Bactrim cotrimoxazole

Bactrim cotrimoxazole

Bactrim (sulfamethoxazole / trimethoprim) is a sulfa antibiotic that treats bacterial infections. The most common Bactrim side effects are nausea, diarrhea, and skin changes. Bactrim and Bactrim DS are antibiotics used to treat ear infections, urinary tract infections, bronchitis, traveler's diarrhea, shigellosis, and Pneumocystis jiroveci pneumonia.
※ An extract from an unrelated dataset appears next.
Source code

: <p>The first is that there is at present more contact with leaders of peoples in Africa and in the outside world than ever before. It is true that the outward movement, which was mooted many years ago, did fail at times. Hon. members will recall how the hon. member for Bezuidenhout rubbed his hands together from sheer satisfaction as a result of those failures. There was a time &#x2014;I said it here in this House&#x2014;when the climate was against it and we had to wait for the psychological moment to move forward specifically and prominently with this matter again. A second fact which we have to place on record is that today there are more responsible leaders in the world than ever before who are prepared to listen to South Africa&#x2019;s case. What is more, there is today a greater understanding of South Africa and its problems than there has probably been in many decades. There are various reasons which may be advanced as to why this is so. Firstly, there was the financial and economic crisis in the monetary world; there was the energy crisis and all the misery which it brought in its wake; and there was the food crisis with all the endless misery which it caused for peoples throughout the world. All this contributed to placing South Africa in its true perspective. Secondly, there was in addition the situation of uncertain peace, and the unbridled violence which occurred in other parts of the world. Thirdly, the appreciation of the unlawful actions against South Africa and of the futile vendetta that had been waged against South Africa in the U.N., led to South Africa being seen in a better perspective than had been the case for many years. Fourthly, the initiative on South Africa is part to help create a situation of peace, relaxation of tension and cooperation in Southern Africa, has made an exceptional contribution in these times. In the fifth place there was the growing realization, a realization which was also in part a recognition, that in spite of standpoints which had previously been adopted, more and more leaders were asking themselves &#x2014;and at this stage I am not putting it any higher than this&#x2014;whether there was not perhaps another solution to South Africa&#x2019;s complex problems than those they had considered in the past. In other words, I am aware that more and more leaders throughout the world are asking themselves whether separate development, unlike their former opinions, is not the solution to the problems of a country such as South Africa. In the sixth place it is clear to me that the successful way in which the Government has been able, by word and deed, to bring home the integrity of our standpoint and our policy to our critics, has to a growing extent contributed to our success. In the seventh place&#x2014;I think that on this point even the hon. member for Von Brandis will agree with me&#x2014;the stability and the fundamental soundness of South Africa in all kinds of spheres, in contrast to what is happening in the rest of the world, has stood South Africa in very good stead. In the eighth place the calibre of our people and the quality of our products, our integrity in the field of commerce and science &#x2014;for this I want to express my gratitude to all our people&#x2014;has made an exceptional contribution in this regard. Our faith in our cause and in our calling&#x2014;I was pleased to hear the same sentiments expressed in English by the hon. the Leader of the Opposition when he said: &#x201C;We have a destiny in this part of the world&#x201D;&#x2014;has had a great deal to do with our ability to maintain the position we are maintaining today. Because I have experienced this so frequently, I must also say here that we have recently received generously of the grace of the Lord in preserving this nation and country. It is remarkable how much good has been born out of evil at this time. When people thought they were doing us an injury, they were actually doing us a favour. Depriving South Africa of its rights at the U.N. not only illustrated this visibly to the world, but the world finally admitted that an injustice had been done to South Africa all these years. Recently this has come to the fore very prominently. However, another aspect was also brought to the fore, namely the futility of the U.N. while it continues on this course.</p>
Bactrim (sulfamethoxazole-trimethoprim) is used for uncomplicated UTIs, community-acquired MRSA skin and soft tissue infections, PCP pneumonia prophylaxis in immunocompromised patients, traveler's diarrhea, and certain respiratory infections where local susceptibility supports its use. Learn about uses, side effects, dosage, and more for Bactrim. It's a prescription oral tablet used to treat certain types of infection in adults and some children. Medscape - Indication-specific dosing for Bactrim, Bactrim DS, Septra, Septra DS, Cotrim, cotrimoxazole, Sulfatrim (trimethoprim, sulfamethoxazole), frequency-based adverse effects. Bactrim, the fixed-dose combination of sulfamethoxazole (SMX) and trimethoprim (TMP) in a 5:1 weight ratio (typically 400 mg SMX / 80 mg TMP per standard tablet), represents a landmark example of rational combinatorial antibiotic design based on mechanistic pharmacology. Trimethoprim/sulfamethoxazole, sold under the trade names Bactrim, Cotrim (a short form of the British Approved Name, Co-trimoxazole) and Septra, among others, is a fixed-dose combination antibiotic medication used to treat a variety of bacterial infections. [2] Bactrim (Trimethoprim and Sulfamethoxazole) may treat UTI, side effects, dosage, drug interactions, warnings, patient labeling, and more Find patient medical information for Sulfamethoxazole/Trimethoprim (Bactrim, Septra, others) on WebMD including its uses, side effects and safety, interactions, pictures, warnings, and user. Sulfamethoxazole and trimethoprim combination is used to treat infections including urinary tract infections, middle ear infections (otitis media), bronchitis, traveler's diarrhea, and shigellosis (bacillary dysentery).